Why Killers of the Flower Moon’s 7-Year Development Actually Helped The Movie Explained By Martin Scorsese

Why Killers of the Flower Moon’s 7-Year Development Actually Helped The Movie Explained By Martin Scorsese

Legendary filmmaker Martin Scorsese explains how Killers of the Flower Moon‘s seven years of development ended up helping the movie. Produced and directed by Martin Scorsese, this epic revisionist Western crime drama, which is based on David Grann’s 2017 book of the same name, follows members of the Midwestern Osage nation in the United States who were mistreated and murdered under mystifying circumstances, sparking a major FBI investigation. The movie features a brilliant ensemble cast led by Leonardo DiCaprio, Robert De Niro, and Lily Gladstone and also includes names like Tantoo Cardinal, Brendan Fraser, Jesse Plemons, and John Lithgow.

Following the recent release of Killers of The Flower Moon, Scorsese spoke to IndieWire, explaining that the movie’s seven years of development timeline was ultimately very helpful for the movie as a whole. The award-winning director further explained that the idea he initially had for the movie a couple of years ago changed a lot over time, and the extended period of production allowed for them to figure things out and take the movie in a new direction that he was more inclined to explore. Read his full comment below:

We would have found ourselves at that juncture where we realized that the path we were taking was something that we weren’t going to do. And I don’t think the picture would have been made, between myself and Leo. Yeah, because [Leo is] the main thing for me, meaning, which character is he going to play? Would I have enjoyed the Texas Rangers in the past? Yes, I would have, but not at my age now. If it was me, 20 or 25 years ago, I’d say, “Yeah, let’s do a foray into the American West, from the European American’s point of view.” That doesn’t mean it has to be hagiographic for them in any way, or revisionist; it’s an honest look at it. But over the years, that’s changed. And so it changed a great deal from the early ’70s, when I was 29, 30 years old, and began to realize that the Western the way I imagined it from the beautiful, extraordinary films made by the Hollywood studios in the ’40s and ’50s had been designed with a certain philosophy and political point of view.”

Martin Scorsese Has Historically Taken His Time When Developing Movies

Why Killers of the Flower Moon’s 7-Year Development Actually Helped The Movie Explained By Martin Scorsese

Over the last couple of decades, Martin Scorsese has established himself as one of the most prominent figures of the New Hollywood era. Since he made his directorial debut in 1967 with the intense and extremely sincere Who’s That Knocking at My Door, the 80-year-old filmmaker has directed 26 full-length films and 16 full-length documentary films, winning many notable awards for these feature films and documentaries and becoming one of the most influential filmmakers of his generation in the process.

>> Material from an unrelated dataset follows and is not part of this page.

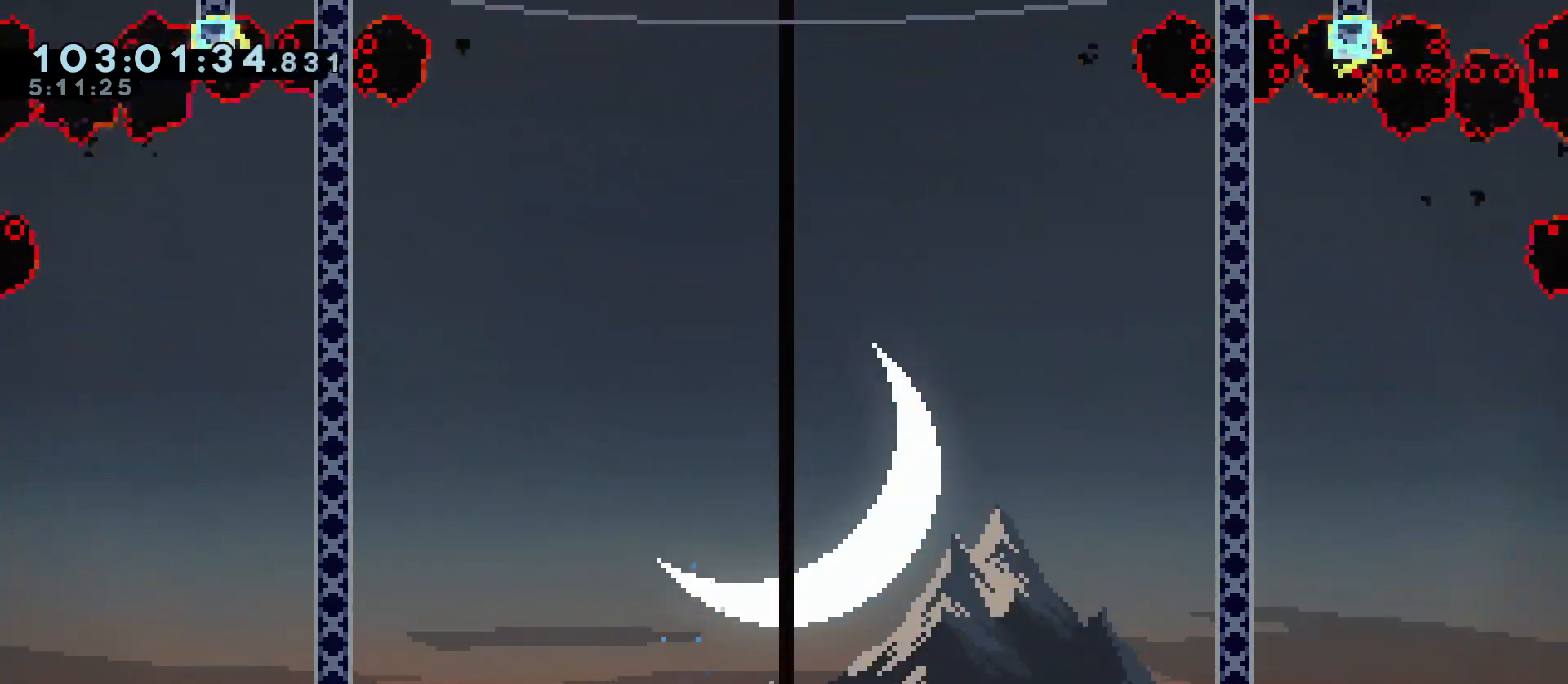
{"keys": ["s"], "events": []}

Historically, Scorsese likes to take his time when developing his movies, taking the better part of a decade, or sometimes even more, to fully conceptualize and produce some of his most popular and revered works. For instance, The Irishman, the movie that preceded Killers of The Flower Moon, reportedly started its development phase in 2007 and the film wasn’t released until 2019.

Silence, another one of Scorsese’s more recent works, which is based on Japanese author Shūsaku Endo’s 1966 novel of the same name, reportedly took a staggering 25 years to develop, finally premiering in 2016, after this “passion project” had been in development since 1990. Seeing as Scorsese is quite inclined to take several years to see his ideas come to life, it comes as no surprise that his latest work took seven years to develop, and evidenced by Killers of The Flower Moon’s rave reviews, it was definitely worth the wait.